A nurse is teaching a client newly diagnosed with type I diabetes mellitus. A referral for a dietician has been initiated. Which of the following statements by the client indicates the purpose for the referral?

  • "The dietician will coordinate my care."

  • "The dietician will help me with my diet due to diabetes."

  • "The dietician will change my treatment plan."

  • "The dietician will assist me in affording my medication."

Explanation

Correct Answer: B. "The dietician will help me with my diet due to diabetes."

Explanation:

The dietician’s role is to help clients with diabetes develop a personalized meal plan that manages blood glucose levels while promoting balanced nutrition. Proper dietary management is crucial for clients with type I diabetes because insulin dosing is closely linked to carbohydrate intake. Collaboration with a dietician helps clients understand food choices, portion control, and meal timing to maintain stable blood sugar levels and prevent complications.


8.

Which of the following should the nurse identify as part of the medication reconciliation process for an older adult client transferred from a long-term care facility

  • Discontinuation of medications

  • Recommendation for prescribed medications

  • Medications from another facility

  • Medications for another pharmacy

Explanation

Correct Answer C: Medications from another facility

Explanation:

Medication reconciliation involves compiling a complete and accurate list of all medications a client is currently taking—including prescriptions, over-the-counter drugs, herbal supplements, and medications from another facility. The goal is to ensure continuity of care and avoid omissions, duplications, or interactions when transitioning between care settings.

Why the Other Options Are Incorrect:

A. Discontinuation of medications

This may occur after reconciliation but is not a step within the process itself. Reconciliation is about comparing and verifying medications, not deciding on discontinuation.

B. Recommendation for prescribed medications

Making recommendations is typically the role of the provider or pharmacist after reconciliation, not a direct step in the nurse's reconciliation responsibilities.

D. Medications for another pharmacy

The source of the pharmacy is not the focus of reconciliation. The nurse is concerned with what medications the client is taking, regardless of where they were filled.


9.

A patient newly diagnosed with type 1 diabetes asks a nurse, "How does insulin normally work in my body?" The nurse explains that normal insulin has which action in the body?

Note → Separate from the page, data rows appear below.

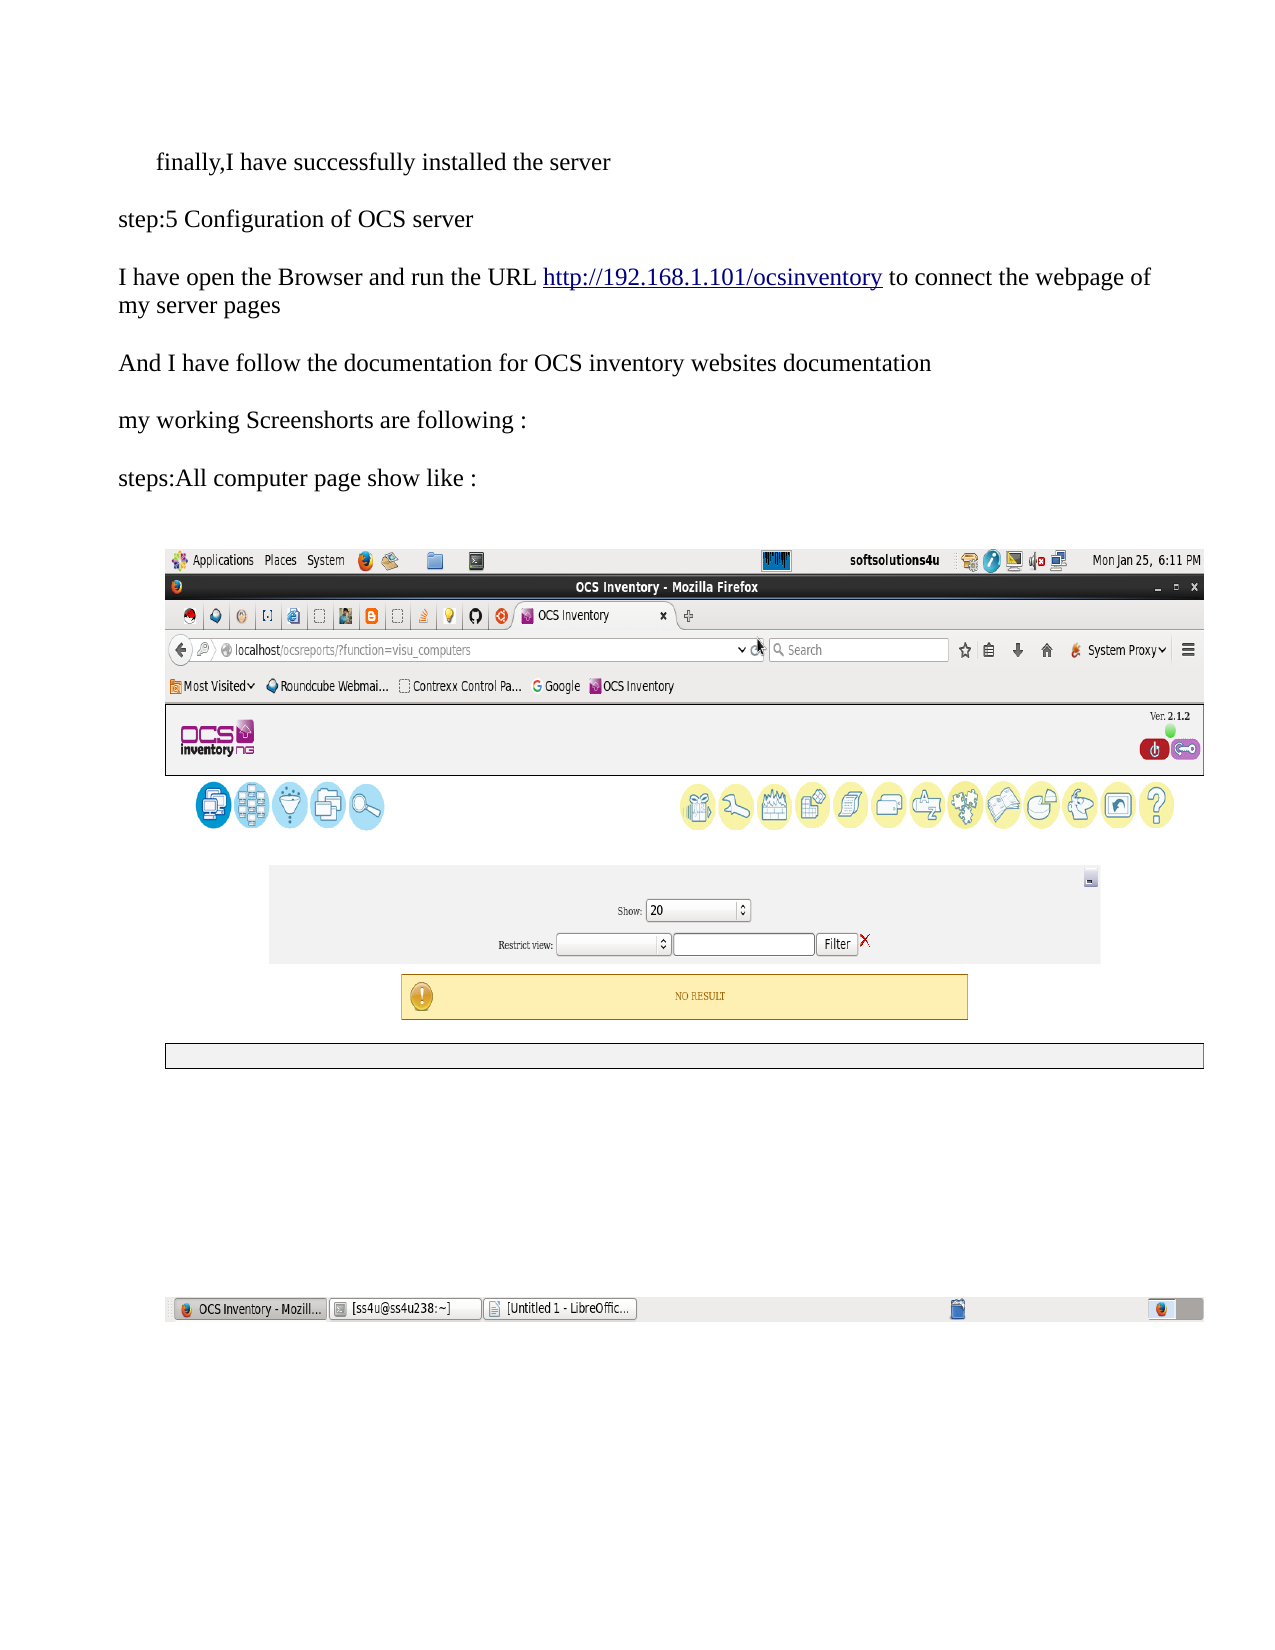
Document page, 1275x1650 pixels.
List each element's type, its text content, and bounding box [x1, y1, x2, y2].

text finally,I have successfully installed the server [118, 147, 1157, 176]
text I have open the Browser and run the URL http://192.168.1.101/ocsinventory to connect the webpage of my server pages [118, 262, 1157, 319]
text steps:All computer page show like : [118, 463, 1157, 492]
text step:5 Configuration of OCS server [118, 204, 1157, 233]
text And I have follow the documentation for OCS inventory websites documentation [118, 348, 1157, 377]
picture [165, 549, 1204, 1322]
text my working Screenshorts are following : [118, 406, 1157, 434]
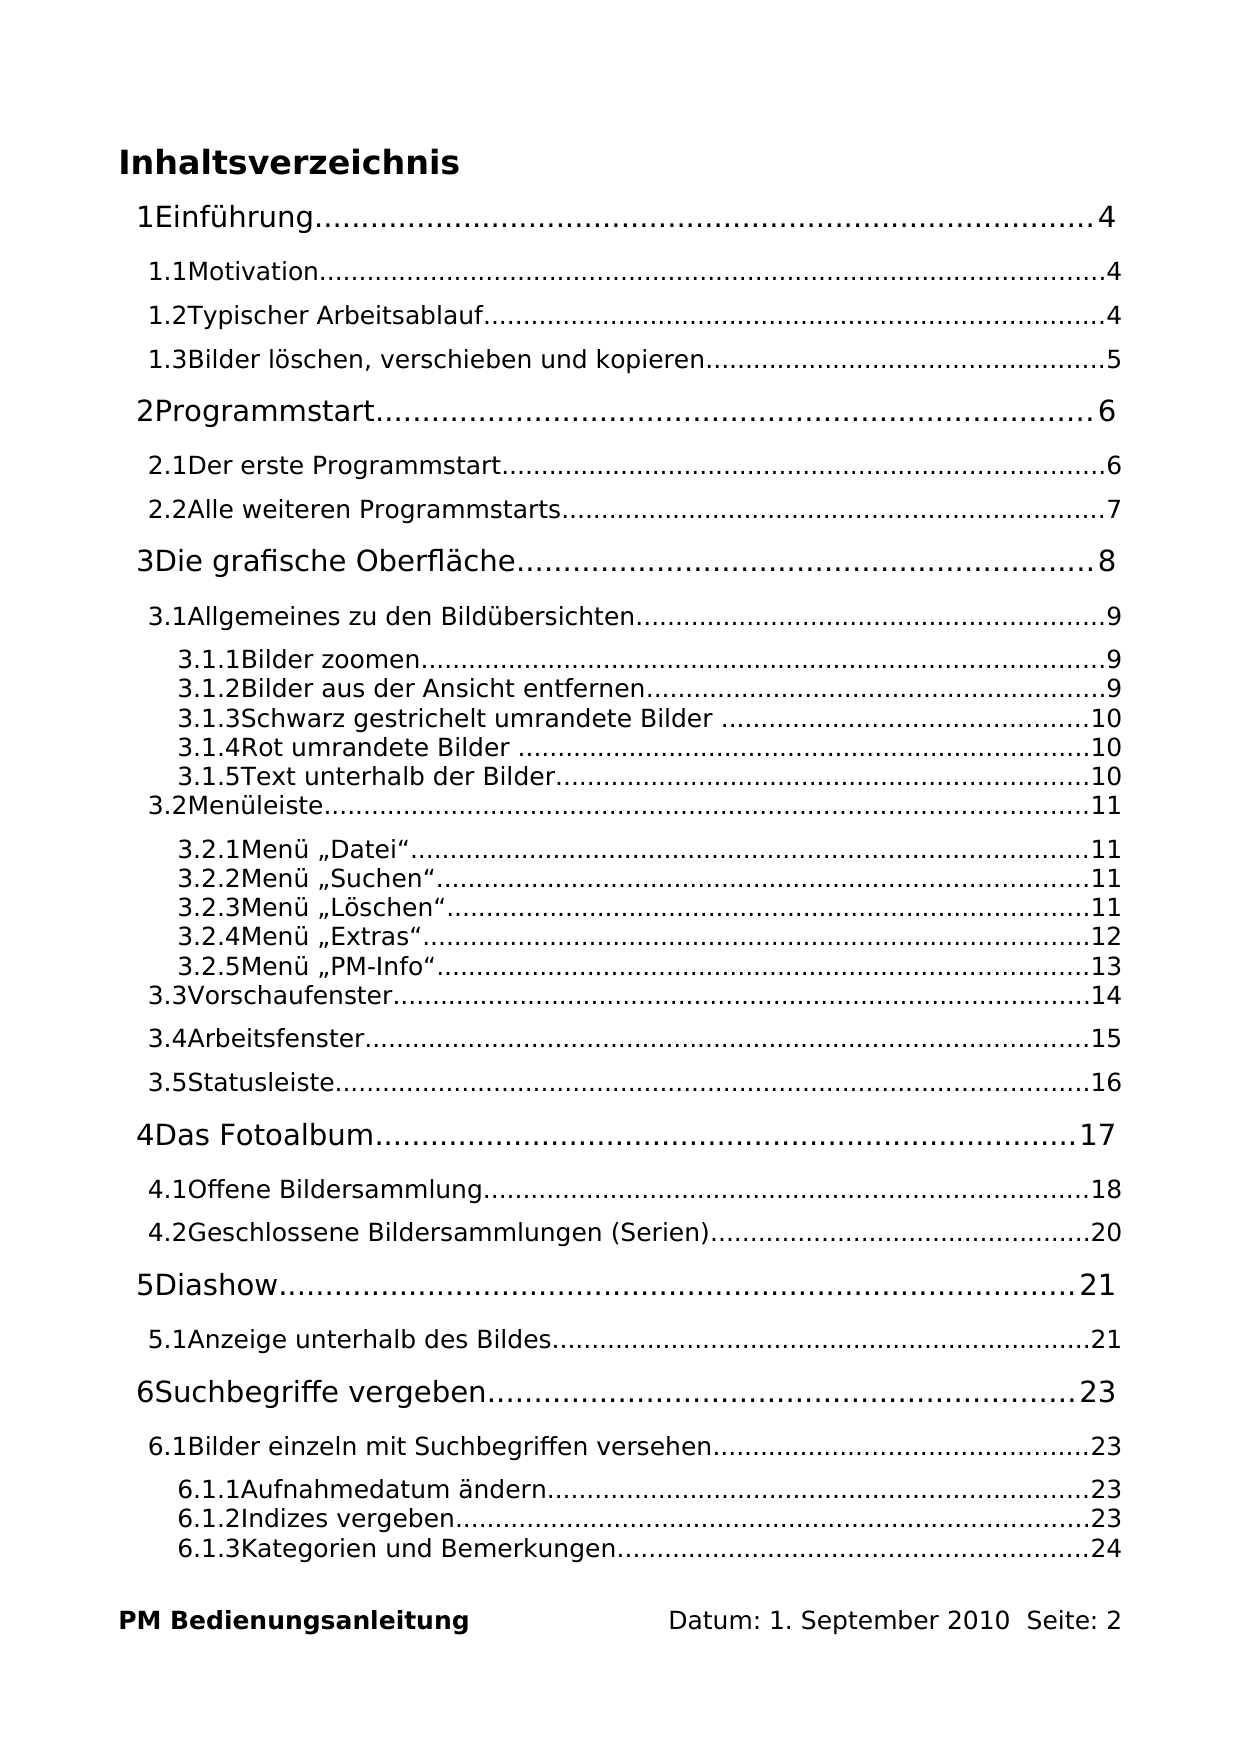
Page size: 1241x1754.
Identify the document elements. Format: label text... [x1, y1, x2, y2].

text 1.3Bilder löschen, verschieben und kopieren 5 [148, 345, 1122, 374]
text 3.1.1Bilder zoomen 9 [177, 645, 1122, 674]
text 3Die grafische Oberfläche 8 [130, 545, 1116, 579]
text 1.1Motivation 4 [148, 257, 1122, 286]
text 1.2Typischer Arbeitsablauf 4 [148, 301, 1122, 330]
text 6.1.3Kategorien und Bemerkungen 24 [177, 1534, 1122, 1563]
text 6.1.1Aufnahmedatum ändern 23 [177, 1476, 1122, 1505]
text 3.1.2Bilder aus der Ansicht entfernen 9 [177, 674, 1122, 704]
text 6.1Bilder einzeln mit Suchbegriffen versehen 23 [148, 1432, 1122, 1461]
subtitle Inhaltsverzeichnis [118, 143, 1122, 182]
text 3.3Vorschaufenster 14 [148, 981, 1122, 1010]
text 3.2.3Menü „Löschen“ 11 [177, 893, 1122, 922]
text 4.2Geschlossene Bildersammlungen (Serien) 20 [148, 1219, 1122, 1248]
text 3.2.2Menü „Suchen“ 11 [177, 864, 1122, 893]
text 3.2Menüleiste 11 [148, 791, 1122, 820]
text 3.2.1Menü „Datei“ 11 [177, 835, 1122, 864]
text 3.2.5Menü „PM-Info“ 13 [177, 952, 1122, 981]
text 3.1.3Schwarz gestrichelt umrandete Bilder 10 [177, 704, 1122, 733]
text 4.1Offene Bildersammlung 18 [148, 1175, 1122, 1204]
text 3.2.4Menü „Extras“ 12 [177, 922, 1122, 952]
text 1Einführung 4 [130, 200, 1116, 234]
text 3.5Statusleiste 16 [148, 1068, 1122, 1097]
text 2.2Alle weiteren Programmstarts 7 [148, 495, 1122, 524]
text 5Diashow 21 [130, 1268, 1116, 1302]
text 4Das Fotoalbum 17 [130, 1118, 1116, 1152]
text 6.1.2Indizes vergeben 23 [177, 1505, 1122, 1534]
text 2Programmstart 6 [130, 394, 1116, 428]
text 3.1Allgemeines zu den Bildübersichten 9 [148, 602, 1122, 631]
text 6Suchbegriffe vergeben 23 [130, 1375, 1116, 1409]
text 2.1Der erste Programmstart 6 [148, 451, 1122, 481]
text 3.1.4Rot umrandete Bilder 10 [177, 733, 1122, 762]
text 5.1Anzeige unterhalb des Bildes 21 [148, 1325, 1122, 1354]
text 3.4Arbeitsfenster 15 [148, 1024, 1122, 1054]
text 3.1.5Text unterhalb der Bilder 10 [177, 762, 1122, 791]
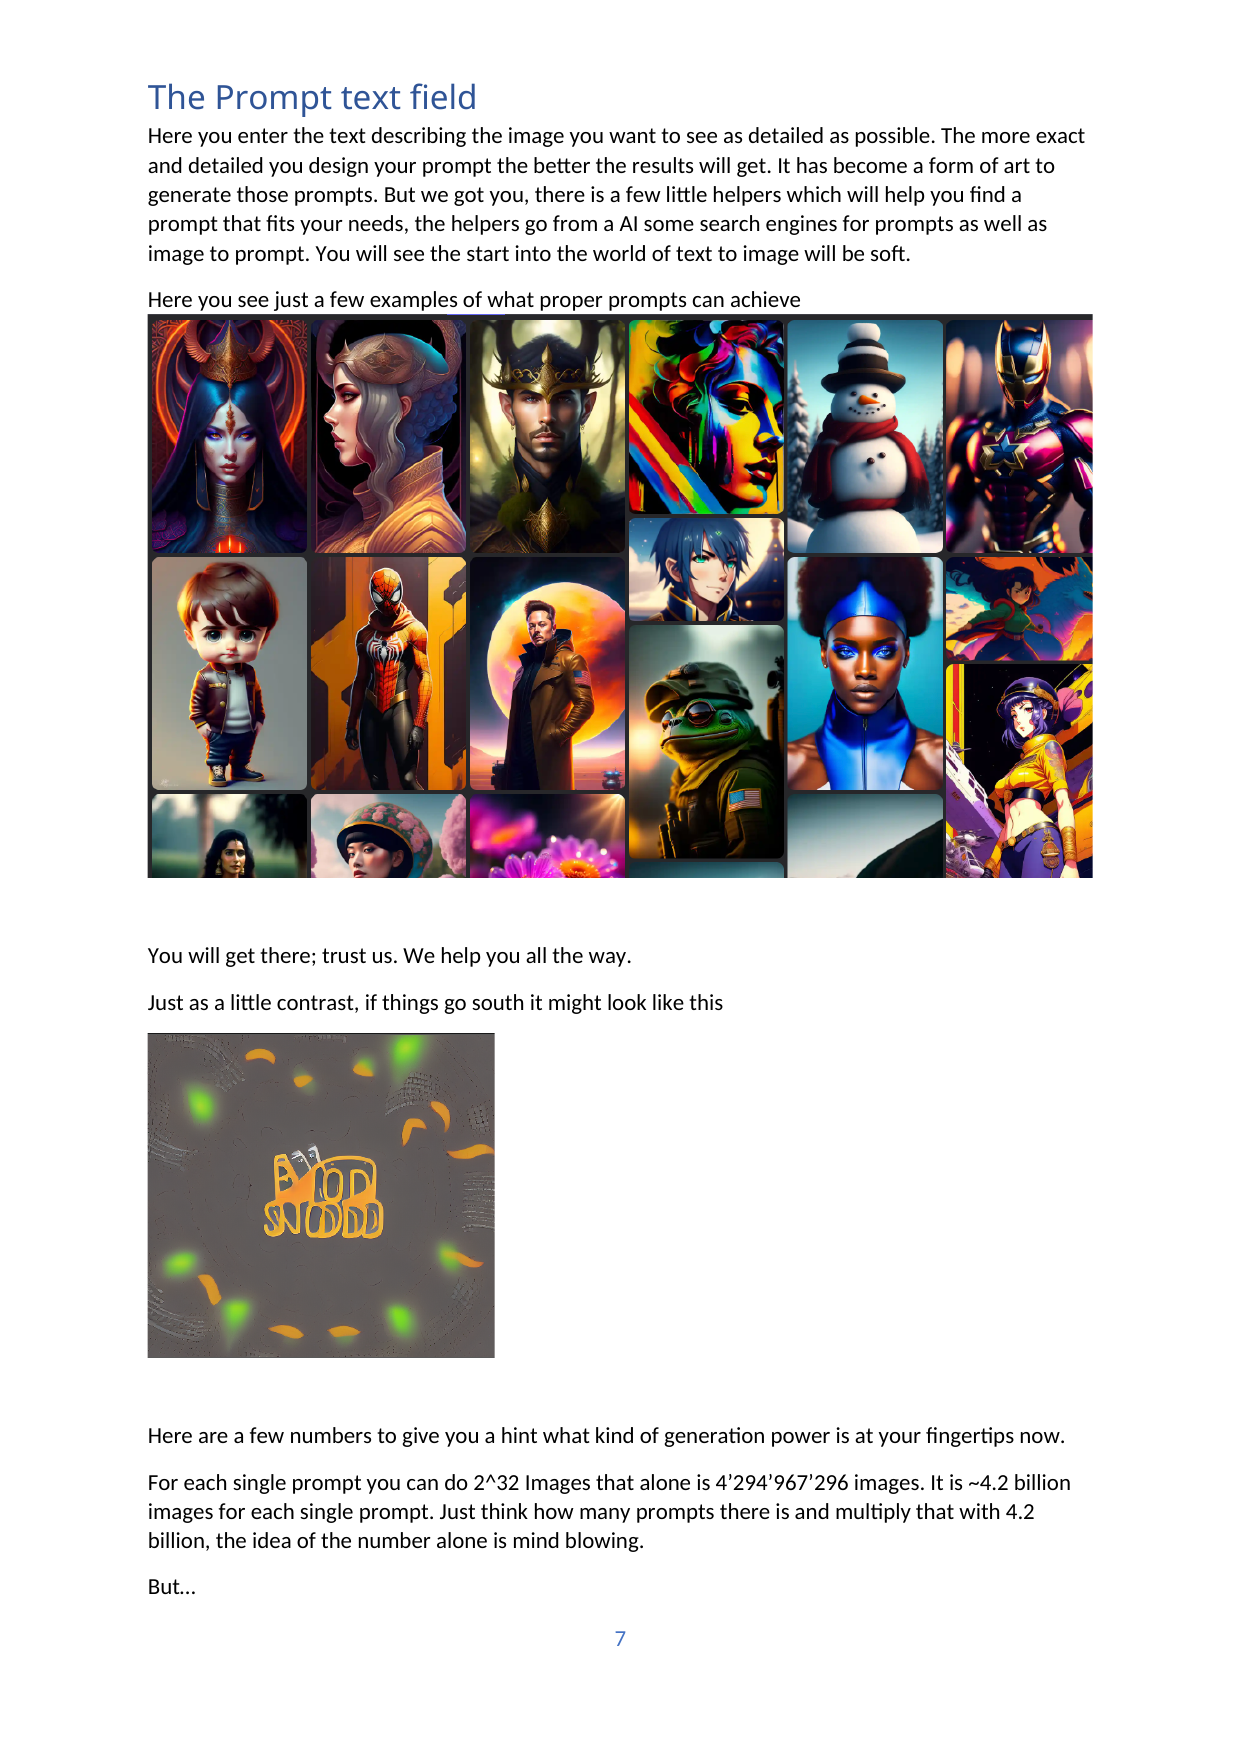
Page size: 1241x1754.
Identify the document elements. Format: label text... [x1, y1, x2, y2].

subtitle The Prompt text field [148, 74, 1093, 119]
text Here are a few numbers to give you a hint what kind of generation power is at your fingertips now. [148, 1422, 1093, 1449]
text Here you enter the text describing the image you want to see as detailed as possible. The more exact and detailed you design your prompt the better the results will get. It has become a form of art to generate those prompts. But we got you, there is a few little helpers which will help you find a prompt that fits your needs, the helpers go from a AI some search engines for prompts as well as image to prompt. You will see the start into the world of text to image will be soft. [148, 121, 1093, 267]
text For each single prompt you can do 2^32 Images that alone is 4’294’967’296 images. It is ~4.2 billion images for each single prompt. Just think how many prompts there is and multiply that with 4.2 billion, the idea of the number alone is mind blowing. [148, 1468, 1093, 1554]
text You will get there; trust us. We help you all the way. [148, 942, 1093, 969]
text Here you see just a few examples of what proper prompts can achieve [148, 285, 1093, 314]
text But… [148, 1572, 1093, 1600]
text Just as a little contrast, if things go south it might look like this [148, 988, 1093, 1016]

  • It stimulates the liver to convert glycogen to glucose.​
  • It promotes the synthesis of amino acids into glucose.​
  • It stimulates the pancreas to reabsorb glucose.​
  • It promotes the passage of glucose into cells for energy.

Explanation

Explanation
Insulin is a hormone produced by the pancreas that allows glucose to enter cells, where it can be used for energy. Without insulin, glucose stays in the bloodstream, leading to high blood sugar levels. In type 1 diabetes, the body doesn’t produce insulin, so glucose can’t move into the cells properly.
Why the other options are incorrect:
A) It stimulates the liver to convert glycogen to glucose:​
This is the action of glucagon, not insulin. Insulin promotes glucose storage, not release.
B) It promotes the synthesis of amino acids into glucose:​
This describes gluconeogenesis, a process insulin typically inhibits.
C) It stimulates the pancreas to reabsorb glucose:​
The pancreas produces insulin; it doesn’t reabsorb glucose. This is not a function of insulin.
10.

A nurse is assessing a client who has iron deficiency. Which of the following findings should the nurse expect?

  • Tooth decay

  • Goiter

  • Fatigue

  • Tetany

Explanation

Correct Answer: C. Fatigue

Explanation:

Fatigue is a classic sign of iron deficiency because low iron levels result in decreased hemoglobin production, leading to reduced oxygen delivery to tissues. This causes the client to feel weak and tired even with minimal activity. Other symptoms may include pallor, shortness of breath, and dizziness. Addressing iron deficiency through diet or supplements is essential to restore oxygen-carrying capacity and relieve symptoms.